02 janeiro 2026
Primeira Lua Cheia do ano, conhecida como Lua do Lobo, será maior, mais brilhante e terá companhia especial no céu

A primeira Lua Cheia de 2026, que ocorre no dia 3 de janeiro, promete um espetáculo especial no céu. Além de ser conhecida como Lua do Lobo, ela também será uma Superlua, aparecendo até 6% maior e 13% mais brilhante do que uma Lua Cheia comum. Para completar o cenário, o fenômeno poderá ser observado próximo ao planeta Júpiter, um dos objetos mais brilhantes do céu noturno.
A Lua Cheia acontece oficialmente às 7h03 (horário de Brasília), mas o disco lunar parecerá completamente iluminado desde a noite do dia 2 e permanecerá visível por vários dias.
O que é a Superlua
A Superlua ocorre quando a Lua Cheia coincide com o perigeu, ponto em que a Lua está mais próxima da Terra. Em janeiro de 2026, essa distância será de aproximadamente 362.312 quilômetros. Para comparação, a menor Lua Cheia do ano, chamada de Microlua, ocorrerá em 31 de maio, quando a Lua estará a cerca de 406.135 quilômetros da Terra.
Segundo o site starwalk.space, essa diferença de distância faz com que a Lua pareça maior e mais brilhante no céu, embora seu tamanho real não se altere.
Lua do Lobo: origem do nome
A Lua Cheia de janeiro é tradicionalmente chamada de Lua do Lobo. O nome tem origem em povos da Europa e da América do Norte, que associavam o período de inverno aos uivos dos lobos, comuns nessa época do ano.
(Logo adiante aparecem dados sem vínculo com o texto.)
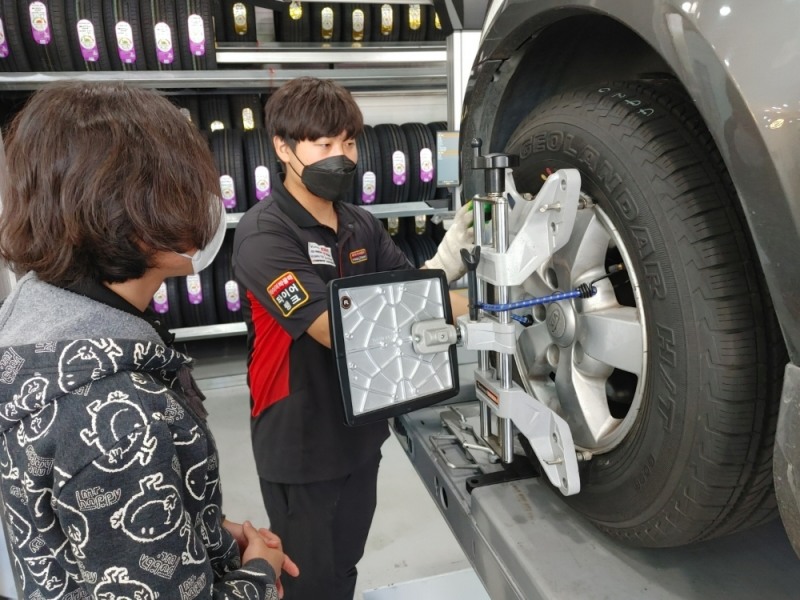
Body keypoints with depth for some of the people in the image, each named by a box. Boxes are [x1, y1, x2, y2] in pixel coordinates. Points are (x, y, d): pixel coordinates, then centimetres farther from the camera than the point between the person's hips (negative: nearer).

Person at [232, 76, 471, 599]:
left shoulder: (362, 225, 1)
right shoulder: (264, 235, -22)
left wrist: (446, 263, -22)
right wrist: (471, 303, -34)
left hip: (361, 432, 6)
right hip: (300, 447, -6)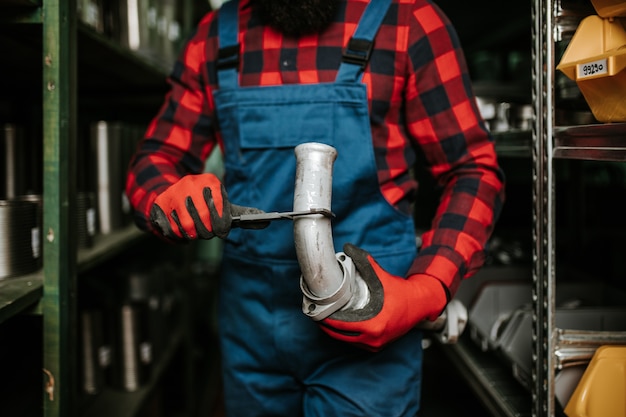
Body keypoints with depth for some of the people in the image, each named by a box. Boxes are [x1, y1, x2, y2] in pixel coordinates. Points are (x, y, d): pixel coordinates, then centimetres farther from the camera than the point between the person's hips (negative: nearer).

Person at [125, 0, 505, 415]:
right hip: (250, 320, 4)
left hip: (367, 322, -4)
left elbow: (475, 172, -6)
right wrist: (168, 201, -17)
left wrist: (426, 292, -21)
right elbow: (155, 161, 7)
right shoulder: (216, 34, 4)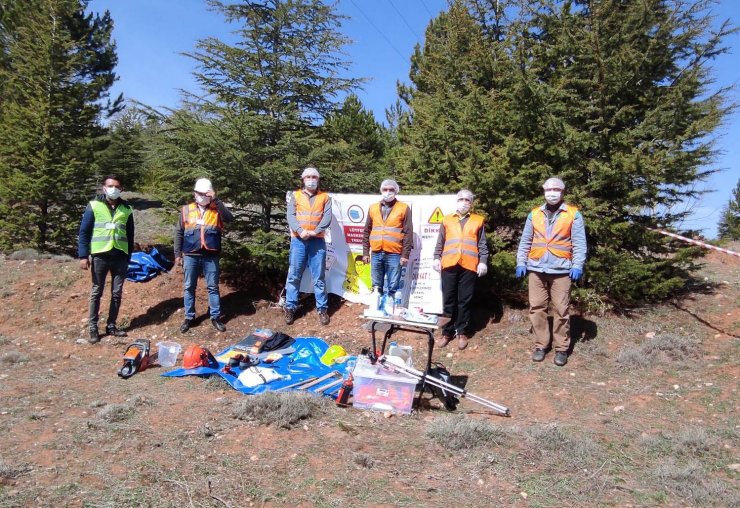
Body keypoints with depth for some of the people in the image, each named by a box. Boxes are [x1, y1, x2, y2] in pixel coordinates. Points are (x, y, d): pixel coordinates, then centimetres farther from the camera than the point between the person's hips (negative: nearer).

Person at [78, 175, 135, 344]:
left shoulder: (126, 209, 6)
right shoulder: (94, 205, -1)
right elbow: (84, 232, -2)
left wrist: (129, 256, 11)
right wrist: (83, 255, -8)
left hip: (120, 256, 3)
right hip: (100, 255, -2)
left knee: (117, 293, 7)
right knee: (96, 293, 5)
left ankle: (111, 326, 19)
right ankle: (93, 328, 13)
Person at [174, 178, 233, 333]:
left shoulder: (216, 209, 3)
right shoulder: (186, 210, 5)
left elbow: (230, 218, -19)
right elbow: (179, 233, 8)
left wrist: (216, 200, -21)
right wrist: (178, 254, 4)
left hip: (211, 256, -1)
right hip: (190, 256, 1)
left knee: (213, 287, 6)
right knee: (189, 287, 9)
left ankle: (215, 317, 16)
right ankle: (189, 317, 21)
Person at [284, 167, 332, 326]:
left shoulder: (325, 197, 9)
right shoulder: (295, 196, 10)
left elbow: (327, 217, -3)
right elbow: (291, 216, -2)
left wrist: (315, 231, -17)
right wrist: (300, 231, -19)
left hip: (317, 241, 0)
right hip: (298, 240, 0)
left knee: (319, 277, 3)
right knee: (294, 275, 3)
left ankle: (322, 309, 10)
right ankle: (290, 308, 11)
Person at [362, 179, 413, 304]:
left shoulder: (404, 208, 2)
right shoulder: (373, 208, 12)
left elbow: (408, 233, -2)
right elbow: (367, 232, 14)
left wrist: (405, 255, -7)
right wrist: (365, 252, 9)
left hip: (394, 255, -3)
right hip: (376, 254, 3)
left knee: (392, 288, 0)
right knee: (377, 286, 10)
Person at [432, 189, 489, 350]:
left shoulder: (478, 221, 12)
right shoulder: (447, 220, 15)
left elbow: (482, 244, 9)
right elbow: (440, 242, 15)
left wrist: (483, 261, -1)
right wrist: (437, 258, 4)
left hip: (469, 265, -1)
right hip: (449, 264, 1)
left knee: (464, 301, 3)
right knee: (448, 300, 4)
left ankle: (462, 333, 12)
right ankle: (447, 332, 12)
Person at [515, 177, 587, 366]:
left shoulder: (573, 214, 3)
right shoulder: (534, 214, 11)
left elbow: (579, 243, -1)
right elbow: (525, 242, 13)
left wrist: (577, 266, -10)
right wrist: (521, 262, 4)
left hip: (561, 270, -3)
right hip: (536, 269, 3)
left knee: (561, 310, 1)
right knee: (537, 308, 4)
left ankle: (561, 348, 11)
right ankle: (540, 345, 15)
Hoje, sabe-se que esses uivos estão ligados à comunicação e à organização dos bandos, mas o nome permanece como parte do folclore e da tradição cultural.
Lua ao lado de Júpiter e Póllux

Um dos destaques da Superlua de janeiro será sua proximidade com Júpiter, o maior planeta do Sistema Solar. Com brilho intenso, Júpiter será facilmente visível a olho nu ao lado da Lua Cheia, formando um belo par no céu.
Também será possível notar a presença de Póllux, a estrela mais brilhante da constelação de Gêmeos. Juntos, Lua, Júpiter e Póllux formarão um triângulo celeste bastante chamativo, ideal para observação e fotografias.
Dentro do Hexágono de Inverno
Entre os dias 1º e 4 de janeiro, a Lua passará pelo chamado Hexágono de Inverno, um conjunto formado por seis estrelas brilhantes: Sírius, Procyon, Rigel, Aldebarã, Póllux e Capella. No Hemisfério Sul, esse padrão também é conhecido como Hexágono de Verão e fica bem visível nesta época do ano.
Observação e chuva de meteoros
No mesmo dia da Superlua, ocorre o pico da chuva de meteoros Quadrântidas, considerada uma das mais intensas do ano. No entanto, o brilho da Lua Cheia deve dificultar a visualização dos meteoros, especialmente no Brasil. Ainda assim, observações logo após o pôr do sol podem render alguns registros.
Não precisa de equipamentos
A Superlua pode ser observada a olho nu, sem necessidade de telescópios ou binóculos. Locais com céu aberto e pouca iluminação artificial oferecem as melhores condições para apreciar o fenômeno.
A Superlua de janeiro marca o início do ano astronômico com um espetáculo que une ciência, tradição e beleza natural — um convite para olhar para o céu e começar 2026 com boas imagens e novas perspectivas.